Every analysis should make the reader think: "Now I can see the workflow as an object. I can see where AI fits."
Red Flags
Flag uncertainty when:
- The obligation is optional or fad-driven.
- The source material shows pain but not a repeatable workflow.
- The workflow has no clear entities, states, or definition of done.
- The proposed AI step lacks a confidence signal.
- The automation would own high-stakes judgment without human accountability.
- The tool would need to replace an incumbent system before capturing any useful representation.

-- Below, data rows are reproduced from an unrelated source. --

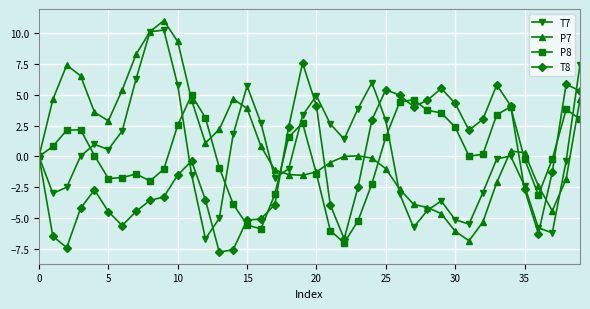

Which series has the largest range (max minus min)?

P7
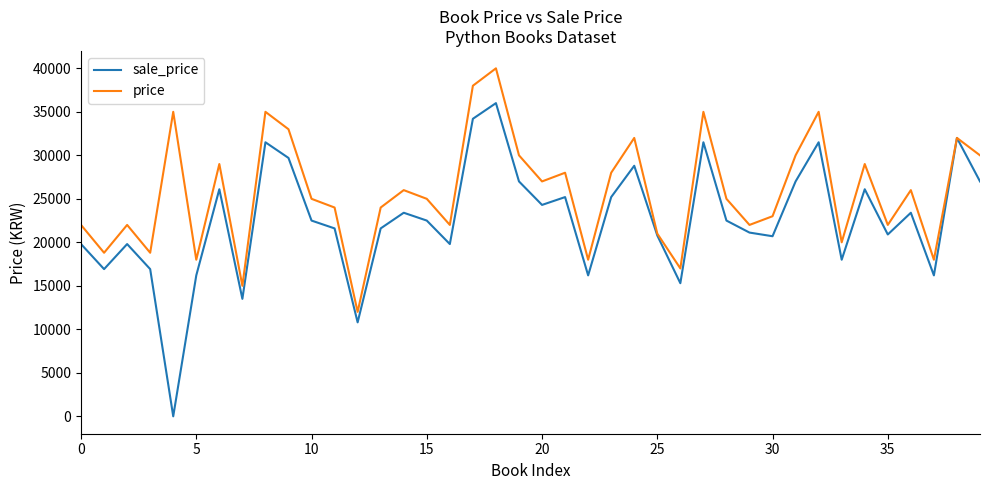

What is the highest value of the sale_price series?

36000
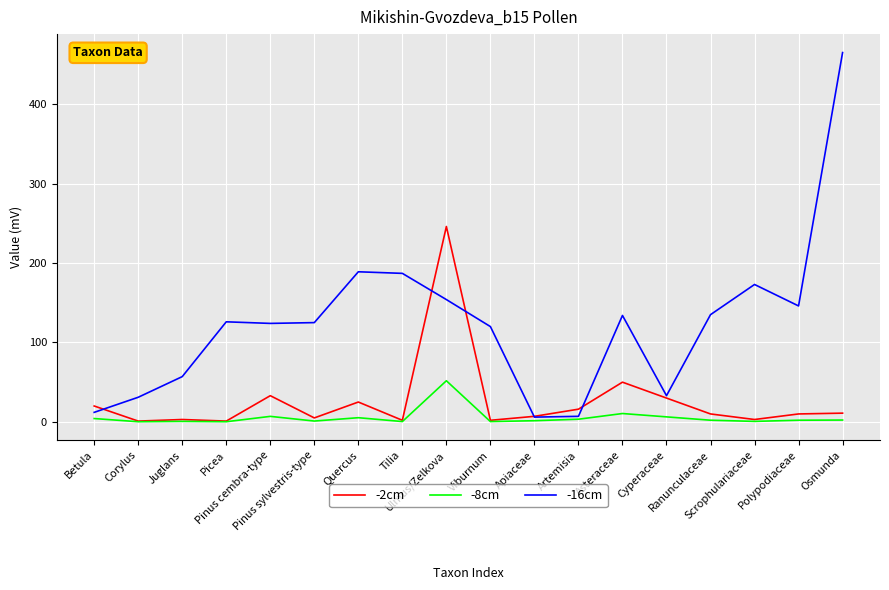

The value of -8cm at Polypodiaceae is 2.1. True or false?

True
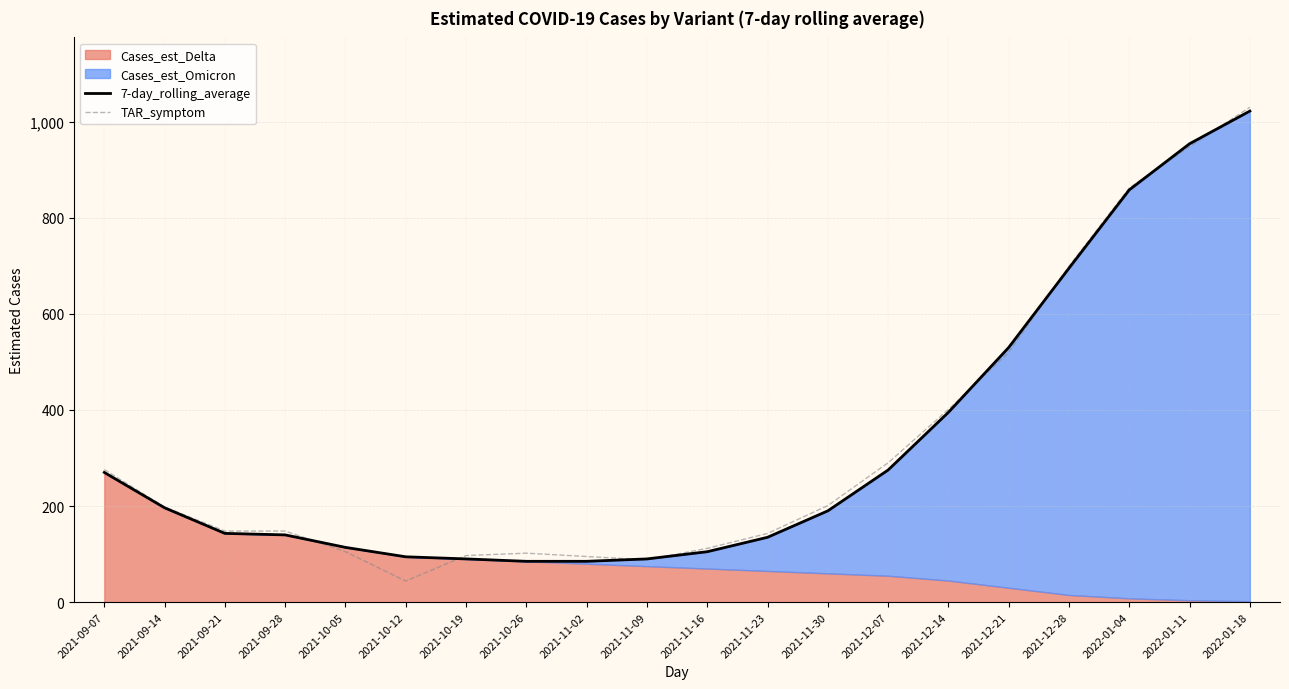

What is the sum of all 7-day_rolling_average values?

6467.0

- The human burden is emotional or political but the product can only offer generic coaching.
Questions To Ask The Workflow
Use these questions when refining the model or preparing follow-up interviews:
- "What happens if this is late or wrong?"
- "Where do you check the answer today?"
- "What spreadsheet, inbox, portal, or person is the unofficial source of truth?"
- "How often do you do this?"
- "Who chases missing inputs?"
- "What is the most annoying exception?"
- "What would you trust software to do automatically?"
- "Where would you still need final approval?"
- "What did the last mistake cost?"
- "Have you paid for anything to solve this already?"
- "What are the states this thing moves through?"
- "What evidence proves the work is done?"
- "What signals would make you trust an AI recommendation?"
- "What would make you override the AI?"
- "Which part is rote but still consumes attention?"